(Study material)
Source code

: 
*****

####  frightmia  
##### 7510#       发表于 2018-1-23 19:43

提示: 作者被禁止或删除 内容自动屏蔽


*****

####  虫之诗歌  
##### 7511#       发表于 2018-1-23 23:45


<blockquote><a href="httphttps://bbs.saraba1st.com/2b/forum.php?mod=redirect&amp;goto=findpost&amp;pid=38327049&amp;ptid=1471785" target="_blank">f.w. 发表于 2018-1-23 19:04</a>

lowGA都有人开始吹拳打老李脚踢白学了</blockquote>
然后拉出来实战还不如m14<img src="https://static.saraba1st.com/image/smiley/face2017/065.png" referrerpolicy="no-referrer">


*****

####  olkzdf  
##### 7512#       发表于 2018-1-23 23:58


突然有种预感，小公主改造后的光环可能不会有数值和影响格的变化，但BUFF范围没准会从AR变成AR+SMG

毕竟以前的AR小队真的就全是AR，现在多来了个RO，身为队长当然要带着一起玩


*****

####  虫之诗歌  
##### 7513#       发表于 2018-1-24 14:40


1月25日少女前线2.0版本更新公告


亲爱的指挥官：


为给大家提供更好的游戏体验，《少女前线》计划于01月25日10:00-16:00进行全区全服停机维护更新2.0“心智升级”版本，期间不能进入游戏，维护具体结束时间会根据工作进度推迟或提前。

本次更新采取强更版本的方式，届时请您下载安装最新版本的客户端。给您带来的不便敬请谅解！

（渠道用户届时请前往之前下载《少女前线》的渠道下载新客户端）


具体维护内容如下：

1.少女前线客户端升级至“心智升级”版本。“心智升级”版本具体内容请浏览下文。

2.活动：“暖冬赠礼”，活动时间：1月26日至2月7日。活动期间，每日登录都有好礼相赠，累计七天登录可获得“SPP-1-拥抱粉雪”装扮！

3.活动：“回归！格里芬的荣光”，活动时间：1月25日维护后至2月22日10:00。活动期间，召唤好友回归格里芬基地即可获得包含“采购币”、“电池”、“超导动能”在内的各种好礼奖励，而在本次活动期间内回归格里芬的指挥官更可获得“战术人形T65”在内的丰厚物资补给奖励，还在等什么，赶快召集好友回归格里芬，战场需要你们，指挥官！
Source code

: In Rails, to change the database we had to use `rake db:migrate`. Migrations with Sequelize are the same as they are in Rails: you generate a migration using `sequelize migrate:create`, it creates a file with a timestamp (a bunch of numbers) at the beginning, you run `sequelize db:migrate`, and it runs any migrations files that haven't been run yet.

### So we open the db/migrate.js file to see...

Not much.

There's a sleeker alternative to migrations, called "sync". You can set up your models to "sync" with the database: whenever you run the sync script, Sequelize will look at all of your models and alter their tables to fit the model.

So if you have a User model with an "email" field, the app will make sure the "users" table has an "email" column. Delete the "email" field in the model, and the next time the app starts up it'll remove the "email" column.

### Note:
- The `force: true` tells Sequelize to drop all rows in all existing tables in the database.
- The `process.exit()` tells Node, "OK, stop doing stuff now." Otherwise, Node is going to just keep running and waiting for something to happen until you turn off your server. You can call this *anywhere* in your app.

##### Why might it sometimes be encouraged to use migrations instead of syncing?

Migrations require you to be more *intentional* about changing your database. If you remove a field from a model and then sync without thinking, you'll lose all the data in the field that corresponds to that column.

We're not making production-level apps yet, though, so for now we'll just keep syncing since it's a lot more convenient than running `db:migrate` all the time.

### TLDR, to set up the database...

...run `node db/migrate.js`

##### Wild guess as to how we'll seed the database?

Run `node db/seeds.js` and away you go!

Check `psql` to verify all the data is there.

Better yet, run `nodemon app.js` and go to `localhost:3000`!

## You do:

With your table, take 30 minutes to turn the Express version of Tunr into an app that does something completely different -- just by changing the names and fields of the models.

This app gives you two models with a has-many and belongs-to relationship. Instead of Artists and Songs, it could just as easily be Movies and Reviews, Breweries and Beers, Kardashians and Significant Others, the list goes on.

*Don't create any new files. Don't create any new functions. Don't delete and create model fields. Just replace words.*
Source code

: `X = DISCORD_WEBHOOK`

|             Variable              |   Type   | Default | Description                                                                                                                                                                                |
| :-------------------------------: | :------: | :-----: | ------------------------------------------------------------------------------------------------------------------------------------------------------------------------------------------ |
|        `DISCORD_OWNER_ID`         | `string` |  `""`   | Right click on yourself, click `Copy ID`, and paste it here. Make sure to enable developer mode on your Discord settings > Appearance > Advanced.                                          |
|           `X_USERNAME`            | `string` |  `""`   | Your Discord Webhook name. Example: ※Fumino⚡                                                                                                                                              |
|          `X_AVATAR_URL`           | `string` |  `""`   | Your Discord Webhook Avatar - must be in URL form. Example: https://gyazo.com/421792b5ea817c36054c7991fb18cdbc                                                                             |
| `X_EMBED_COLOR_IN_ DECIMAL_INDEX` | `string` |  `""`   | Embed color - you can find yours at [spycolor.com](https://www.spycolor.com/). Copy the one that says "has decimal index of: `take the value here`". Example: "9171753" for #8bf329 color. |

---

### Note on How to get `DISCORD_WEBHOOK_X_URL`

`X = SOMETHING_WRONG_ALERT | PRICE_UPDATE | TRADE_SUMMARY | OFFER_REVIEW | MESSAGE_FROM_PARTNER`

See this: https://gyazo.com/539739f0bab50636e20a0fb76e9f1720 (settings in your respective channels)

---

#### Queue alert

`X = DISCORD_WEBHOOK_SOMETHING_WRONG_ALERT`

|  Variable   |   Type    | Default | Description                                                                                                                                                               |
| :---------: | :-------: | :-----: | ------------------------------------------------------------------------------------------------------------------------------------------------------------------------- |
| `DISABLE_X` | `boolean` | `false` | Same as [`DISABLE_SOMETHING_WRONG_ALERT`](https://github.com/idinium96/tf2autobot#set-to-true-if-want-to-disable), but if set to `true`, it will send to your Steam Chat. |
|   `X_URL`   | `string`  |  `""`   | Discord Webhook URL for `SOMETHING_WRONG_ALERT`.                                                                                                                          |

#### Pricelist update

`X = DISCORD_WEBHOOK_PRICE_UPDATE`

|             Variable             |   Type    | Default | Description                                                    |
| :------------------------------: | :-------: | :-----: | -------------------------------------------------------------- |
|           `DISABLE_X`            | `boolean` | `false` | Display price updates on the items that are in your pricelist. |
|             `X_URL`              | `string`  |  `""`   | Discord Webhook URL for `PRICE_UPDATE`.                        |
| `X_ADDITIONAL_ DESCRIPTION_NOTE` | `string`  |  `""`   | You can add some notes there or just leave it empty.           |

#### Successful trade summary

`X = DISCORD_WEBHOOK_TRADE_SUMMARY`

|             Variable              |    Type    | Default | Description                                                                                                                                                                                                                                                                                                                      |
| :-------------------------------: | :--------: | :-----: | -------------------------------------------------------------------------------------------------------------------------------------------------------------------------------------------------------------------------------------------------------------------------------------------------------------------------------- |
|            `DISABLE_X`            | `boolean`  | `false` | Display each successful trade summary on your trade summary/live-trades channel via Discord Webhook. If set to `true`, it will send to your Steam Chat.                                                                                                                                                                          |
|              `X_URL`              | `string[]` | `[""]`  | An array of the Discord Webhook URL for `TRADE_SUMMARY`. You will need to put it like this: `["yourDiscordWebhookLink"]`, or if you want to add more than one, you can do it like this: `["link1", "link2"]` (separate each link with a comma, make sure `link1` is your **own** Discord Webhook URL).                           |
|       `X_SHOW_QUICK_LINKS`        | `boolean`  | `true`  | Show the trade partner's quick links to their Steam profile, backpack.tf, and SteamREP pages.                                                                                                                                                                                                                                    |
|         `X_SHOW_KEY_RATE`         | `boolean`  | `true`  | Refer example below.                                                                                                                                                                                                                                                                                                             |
(End Study material)
Task to complete ▸
Wherever the string "Chat" appears in the entries above, list that line.

Response to the exercise ▸
| `DISABLE_X` | `boolean` | `false` | Same as [`DISABLE_SOMETHING_WRONG_ALERT`](https://github.com/idinium96/tf2autobot#set-to-true-if-want-to-disable), but if set to `true`, it will send to your Steam Chat. |
|            `DISABLE_X`            | `boolean`  | `false` | Display each successful trade summary on your trade summary/live-trades channel via Discord Webhook. If set to `true`, it will send to your Steam Chat.                                                                                                                                                                          |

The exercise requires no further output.